Note: The following is an excerpt from the introduction to the article as published in The Tax Lawyer. Author citations have been omitted for brevity. Tax Section members may read the article in its entirety in Adobe Acrobat format.
Department of Revenue v. Davis: Why the Supreme Court Should Strike Down the Differential Tax Treatment of In-State and Out-of-State Municipal Bonds
Justice Cardozo once wrote, “[t]he Constitution . . . was framed upon the theory that the peoples of the several states must sink or swim together, and that in the long run prosperity and salvation are in union and not division.” Nowhere does this principle resound more deeply than in the dormant component of the Commerce Clause, which delineates the constitutional command prohibiting the states from discriminating against interstate commerce. As straightforward as that limitation may appear, the dormant Commerce Clause has proven to be one of the most controversial and ambiguous areas of constitutional jurisprudence. The problem of determining the bounds of state power in light of the Commerce Clause becomes even more difficult when the “indispensable [state] power of taxation” is at issue.
In Department of Revenue of the Finance and Administration Cabinet v. Davis, on review from the Kentucky Court of Appeals, the Supreme Court will find its latest vehicle for contributing to the “quagmire” of its dormant Commerce Clause tax decisions to date. In Davis, the Kentucky Court of Appeals invalidated the state’s bond taxation system, which taxed interest earned on out-of-state municipal bonds but exempted from taxation interest earned on in-state municipal bonds, on the ground that the tax violated the dormant Commerce Clause.
Davis has the potential to play an important role in both tax law and dormant Commerce Clause jurisprudence because there is widespread use of bond taxation systems similar to the one that the Kentucky Court of Appeals struck down as unconstitutional. Currently, 42 states tax interest earned on out-of-state bonds while exempting most or all in-state bonds from taxation. When the Supreme Court hears Davis this term, the scope of the state power of taxation will be tested yet again.
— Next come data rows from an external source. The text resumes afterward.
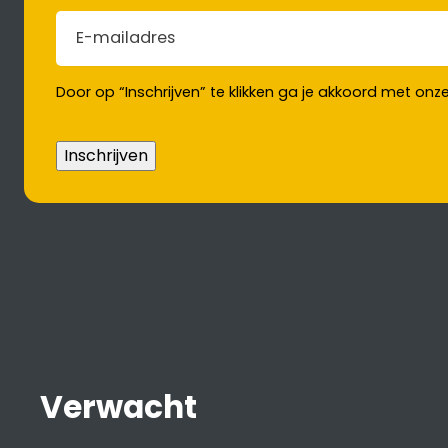
E-mailadres
(Vereist)
Door op “Inschrijven” te klikken ga je akkoord met onz
Inschrijven
Verwacht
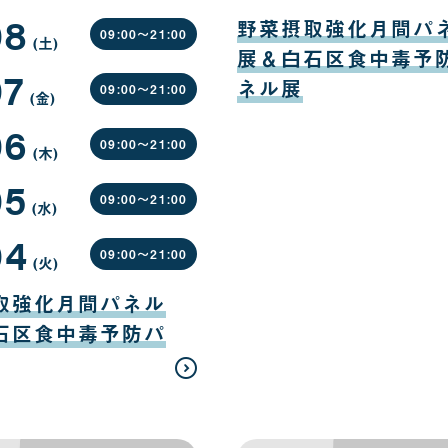
日
日
08
08
月
野菜摂取強化月間パ
10
09:00〜
21:00
(土
曜
)
日
展＆白石区食中毒予
日
07
ネル展
09:00〜
21:00
(金
曜
)
日
06
09:00〜
21:00
(木
曜
)
日
05
09:00〜
21:00
(水
曜
)
日
04
09:00〜
21:00
(火
曜
)
日
取強化月間パネル
石区食中毒予防パ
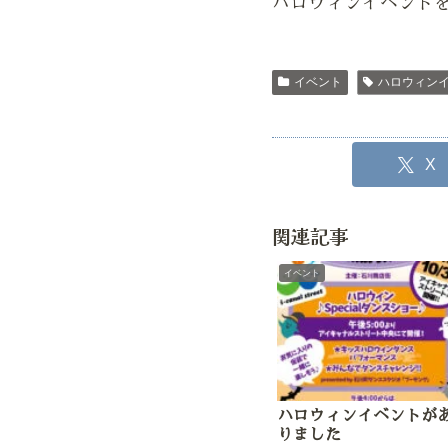
ハロウィンイベント
イベント
ハロウィン
X
関連記事
イベント
ハロウィンイベントが
りました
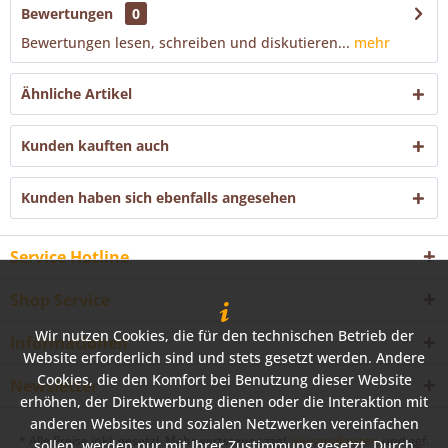
Bewertungen
0
Bewertungen lesen, schreiben und diskutieren...
mehr
Ähnliche Artikel
Kunden kauften auch
Kunden haben sich ebenfalls angesehen
Service Hotline
Shop Service
Wir nutzen Cookies, die für den technischen Betrieb der
Informationen
Website erforderlich sind und stets gesetzt werden. Andere
Cookies, die den Komfort bei Benutzung dieser Website
Newsletter
erhöhen, der Direktwerbung dienen oder die Interaktion mit
anderen Websites und sozialen Netzwerken vereinfachen
* Alle Preise inkl. gesetzl. Mehrwertsteuer zzgl.
Versandkosten
und ggf.
sollen, werden nur mit Ihrer Zustimmung gesetzt. Durch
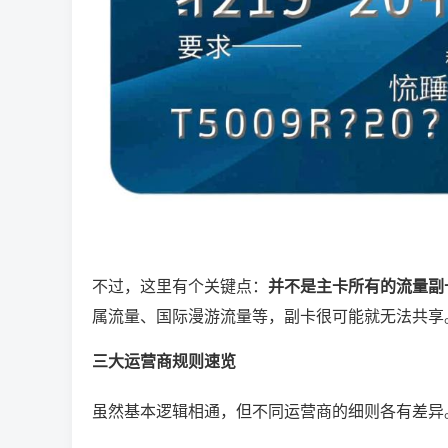
不过，这里有个关键点：
并不是主卡所有的流量副
属流量、国际漫游流量等，副卡很可能就无法共享
三大运营商规则速览
虽然基本逻辑相通，但不同运营商的细则各有差异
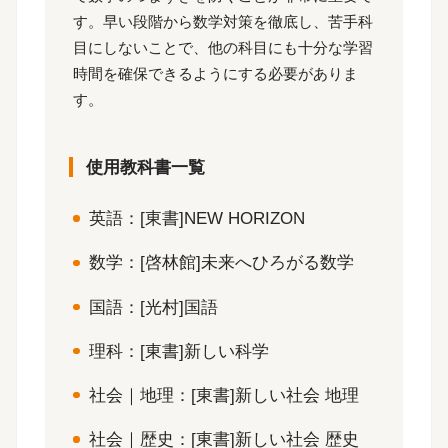
す。早い段階から数学対策を徹底し、苦手科
目にしないことで、他の科目にも十分な学習
時間を確保できるようにする必要がありま
す。
使用教科書一覧
英語：[東書]NEW HORIZON
数学：[啓林館]未来へひろがる数学
国語：[光村]国語
理科：[東書]新しい科学
社会｜地理：[東書]新しい社会 地理
社会｜歴史：[東書]新しい社会 歴史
Part I of this Note provides a brief history of the dormant Commerce Clause with a particular focus on those cases implicating a state’s power to tax. Part II outlines the relevant facts of Davis and of the system of differential taxation of municipal bonds used by Kentucky and other states. Part III and IV then analyze the two critical issues in Davis: (1) whether the differential tax treatment of in-state and out-of-state municipal bonds constitutes discrimination for purposes of the dormant Commerce Clause in light of the Supreme Court’s recent decision in United Haulers Ass’n, Inc. v. Oneida-Herkimer Solid Waste Management Authority; and (2) if Kentucky’s bond taxation is discriminatory, whether it is protected by the market-participant exception to the dormant Commerce Clause.As discussed in Parts III and IV, this Note posits that the Kentucky Court of Appeals decided Davis correctly; Kentucky’s bond taxation system is discriminatory and therefore subject to strict scrutiny under the dormant Commerce Clause, and further, the market-participant exception cannot protect the discriminatory taxation of out-of-state municipal bonds.